Os direitos e garantias constitucionais, a imparcialidade, o tratamento impessoal que deveria ser concedido às partes do processo parecem ter sido completamente ignorados pelos ministros, que visivelmente se preocupavam ali, diante das câmeras ao vivo da TV Justiça, qualificar os réus que supostamente teriam sido soltos por um ou outro mais pela rejeição que causam na opinião pública do que por questões jurídico-constitucionais.
A separação entre o direito e a moral é um corolário do princípio da legalidade e premissa do constitucionalismo, sendo o magistrado obrigado a se submeter à lei e à Constituição, nunca a um arbítrio moral extra autos que vai inclusive se alterando como uma onda, de acordo com o tempo.
Os quatro de Copacabana
Enquanto vimos juízes e até ministros do Supremo Tribunal Federal diariamente concederem entrevistas e opiniões sobre processos que estão sob seu julgamento ou que possivelmente virão a julgar, como o ministro Luiz Fux, que recentemente declarou em entrevista à imprensa que o ex-presidente Lula não deveria ser candidato nas eleições de 2018, sem qualquer fundamento constitucional para tal afirmação, por outro lado, recentemente o Conselho Nacional de Justiça decidiu abrir um processo disciplinar para investigar quatro juízes que se manifestaram em ato público no Rio de Janeiro contra o impeachment da presidente Dilma Rousseff em 2016.

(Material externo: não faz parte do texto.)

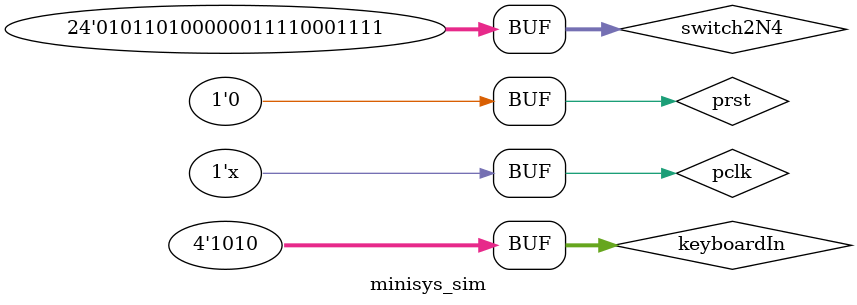
<source format=v>
`timescale 1ns / 1ps


module minisys_sim(

    );
    // input
    reg prst = 1'b1;
    reg pclk = 1'b0;
    reg [23:0] switch2N4;   
    reg [3:0] keyboardIn;
    // output
    wire [23:0] led2N4;   
    wire [3:0] keyboardOut;
    wire [7:0] digitalTube,digitalTubeEnable;
    wire pwmOut,wdtOut,buzzerOut;
    minisys my_minisys(
        .fpga_rst(prst),
        .fpga_clk(pclk),
        .switch2N4(switch2N4),         
        .led2N4(led2N4),                        // LED½á¹ûÊä³öµ½°åÉÏ
        .keyboardIn(keyboardIn),                // ¼üÅÌÊäÈëÏß(ÁÐÏß)
        .keyboardOut(keyboardOut),              // ¼üÅÌÊä³öÏß(ÐÐÏß) 
        .digitalTube(digitalTube),              // 8Î»7¶ÎÊýÂë¹Ü¿ØÖÆÆ÷
        .digitalTubeEnable(digitalTubeEnable),  // ÊýÂë¹ÜÊ¹ÄÜÐÅºÅA0-A7(µÍµçÆ½ÓÐÐ§)
        .pwmOut(pwmOut),           // PWM¿ØÖÆÆ÷
        .wdtOut(wdtOut),           // ¿´ÃÅ¹·
        .buzzerOut(buzzerOut),     // ·äÃù¹Ü
        // UART Programmer Pinouts
        .start_pg(1'b0),           // ½Ó°åÉÏµÄS3°´¼ü×öÏÂÔØÆô¶¯¼ü
        .rx(1'b0),                 // UART½ÓÊÕ
        .tx()                      // UART·¢ËÍ
    );
    
    initial begin
        #500  prst = 1'b0;
        switch2N4 = 24'h5a078f;   
        keyboardIn = 4'b1010;
    end
    always #5 pclk = ~pclk;
    
endmodule

</source>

Os juízes André Luiz Nicolitt, Cristiana de Faria Cordeiro, Rubens Roberto Rebello Casara e Simone Dalila Nacif Lopes discursaram em um carro de som durante manifestação na Avenida Atlântica, em Copacabana, na Zona Sul do Rio, contra o que denunciaram ser um golpe à Constituição e às instituições democráticas.
Manifestaram sua opinião jurídica sobre um processo político-jurídico em que jamais teriam qualquer poder decisório, ao contrário de outros juízes e promotores que viajam dando palestras e emitem opiniões prévias, mas sempre muito carregadas de teor moralista-punitivo, sobre processos em andamento e que estão sob sua guarda. Casos gritantes de suspeição e de desvio de função que passam ao largo do crivo do CNJ.
O que ocorre é que o próprio CNJ já integrou essa lógica deturpada de jogar para a plateia: se a onda conservadora e persecutória é o que agrada a opinião pública, juízes legalistas, garantistas e defensores do Estado Democrático do Direito passam também a figurar como inimigos eleitos.
Difícil fica também acreditar que essa investigação no CNJ não tenha qualquer relação com o recém-lançado livro de um dos investigados, o juiz Rubens Casara: “Estado Pós-Democrático: Neo-Obscurantismo e Gestão dos Indesejáveis”.
Em sua obra, Rubens Casara defende e justifica, de forma genial, a tese de que já estamos vivendo uma pós-democracia, não existe mais Estado Democrático de Direito, apesar das instituições permanecerem existindo sob uma falsa aparência democrática. Nesse sentido, explica que os julgamentos no Estado Pós-Democrático podem ser qualificados como simulacros de julgamento:
“O juiz inquisidor da atualidade, muitas vezes com o apoio dos meios de comunicação, que reforçam versões desfavoráveis aos réus e propagam o sentimento de medo na população, confunde as funções de julgar e acusar, afastando-se do dever que lhe é atribuído nas legislações democráticas: o de concretizar direitos e garantias fundamentais de todos, inocentes ou culpados”.
Sob esse clima de inquisição, de pós-democracia ou, na melhor das hipóteses, de medidas de exceção perpetradas pelo sistema de justiça penal contaminado pela opinião pública, mesmo aqueles que não os inimigos eleitos da vez já não podem contar com a segurança jurídica de que seus direitos fundamentais serão preservados. A maior vítima aqui, não tenha dúvidas, é a democracia.